== Problem to solve ==
Select every line in the rows below that contains the word "avec", and copy each one out.

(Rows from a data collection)
============

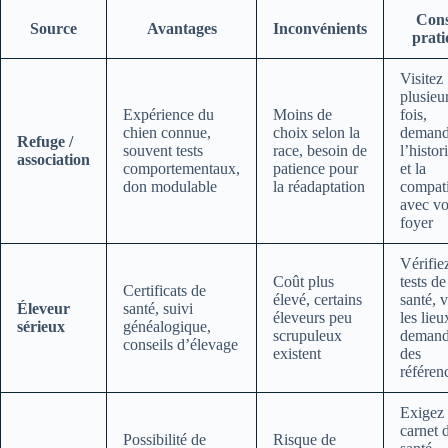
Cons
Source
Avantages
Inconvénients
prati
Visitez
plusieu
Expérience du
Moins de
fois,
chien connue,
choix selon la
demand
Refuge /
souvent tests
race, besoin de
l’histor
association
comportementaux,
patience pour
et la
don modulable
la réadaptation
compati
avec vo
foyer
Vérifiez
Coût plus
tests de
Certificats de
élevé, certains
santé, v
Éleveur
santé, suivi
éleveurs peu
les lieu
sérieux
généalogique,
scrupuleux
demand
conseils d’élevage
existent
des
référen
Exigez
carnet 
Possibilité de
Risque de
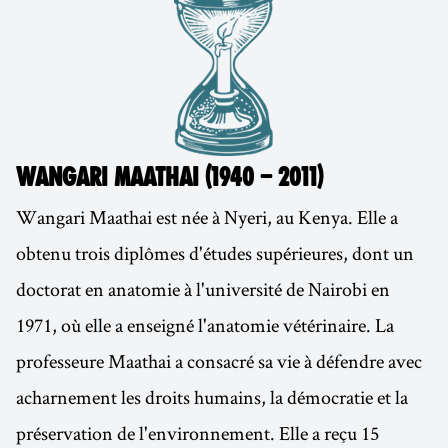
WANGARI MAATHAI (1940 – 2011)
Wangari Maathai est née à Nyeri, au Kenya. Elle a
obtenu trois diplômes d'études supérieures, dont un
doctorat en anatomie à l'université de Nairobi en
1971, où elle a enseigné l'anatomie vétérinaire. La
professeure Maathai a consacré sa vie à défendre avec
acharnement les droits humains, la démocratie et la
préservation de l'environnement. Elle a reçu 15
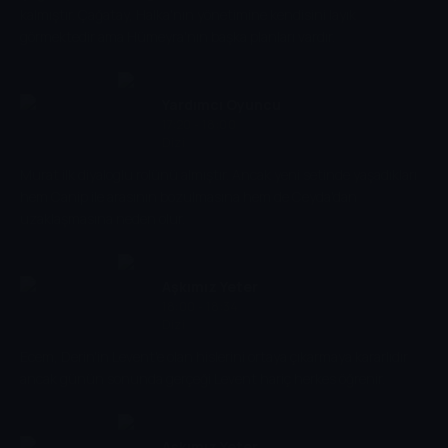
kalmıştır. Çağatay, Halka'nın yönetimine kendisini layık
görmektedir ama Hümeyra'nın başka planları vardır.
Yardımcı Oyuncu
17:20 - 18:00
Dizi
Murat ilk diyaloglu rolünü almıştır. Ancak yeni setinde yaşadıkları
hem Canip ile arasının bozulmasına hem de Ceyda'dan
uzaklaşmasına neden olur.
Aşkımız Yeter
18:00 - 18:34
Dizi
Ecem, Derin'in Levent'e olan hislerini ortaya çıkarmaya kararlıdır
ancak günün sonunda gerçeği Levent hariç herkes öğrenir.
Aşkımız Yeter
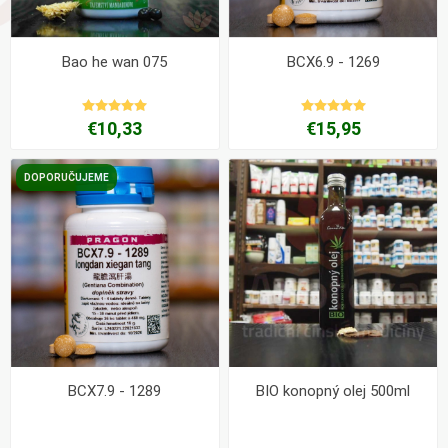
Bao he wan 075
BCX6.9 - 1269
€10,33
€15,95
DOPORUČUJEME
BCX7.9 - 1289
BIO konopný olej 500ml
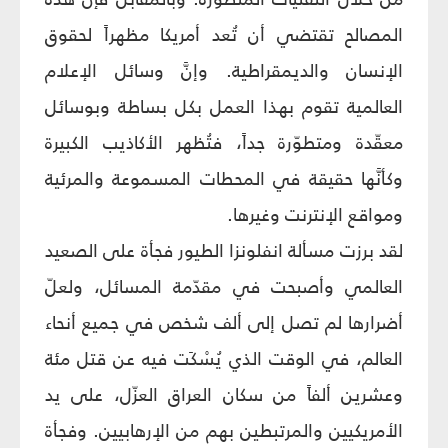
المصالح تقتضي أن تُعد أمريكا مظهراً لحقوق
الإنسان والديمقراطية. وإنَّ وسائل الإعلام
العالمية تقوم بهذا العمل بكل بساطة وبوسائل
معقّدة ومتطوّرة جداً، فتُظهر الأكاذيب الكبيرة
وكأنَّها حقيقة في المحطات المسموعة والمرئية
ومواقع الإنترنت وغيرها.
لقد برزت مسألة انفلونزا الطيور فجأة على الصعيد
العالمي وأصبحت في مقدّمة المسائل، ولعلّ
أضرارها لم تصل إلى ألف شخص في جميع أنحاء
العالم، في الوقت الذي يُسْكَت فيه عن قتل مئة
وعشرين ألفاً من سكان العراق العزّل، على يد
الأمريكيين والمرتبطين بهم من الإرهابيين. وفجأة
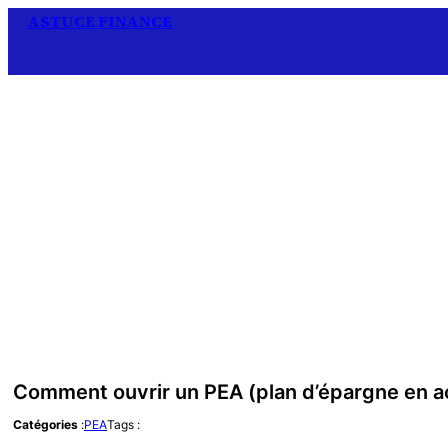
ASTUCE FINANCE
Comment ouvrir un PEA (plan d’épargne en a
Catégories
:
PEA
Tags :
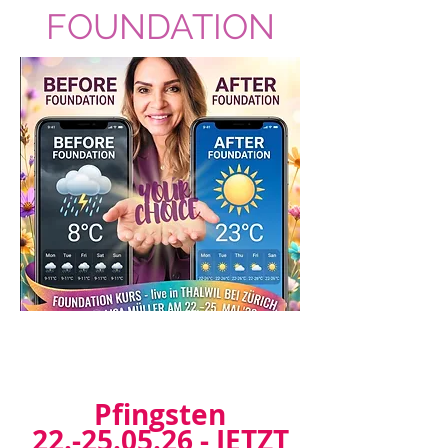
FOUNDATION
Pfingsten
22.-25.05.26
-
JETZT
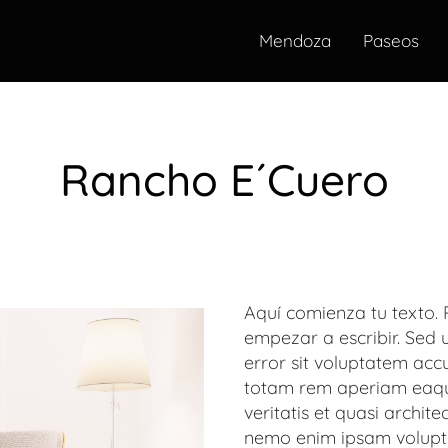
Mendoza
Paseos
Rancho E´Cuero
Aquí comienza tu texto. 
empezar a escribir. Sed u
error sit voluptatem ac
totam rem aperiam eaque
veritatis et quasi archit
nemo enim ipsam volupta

============

== Response box ==
avec vo
professeure Maathai a consacré sa vie à défendre avec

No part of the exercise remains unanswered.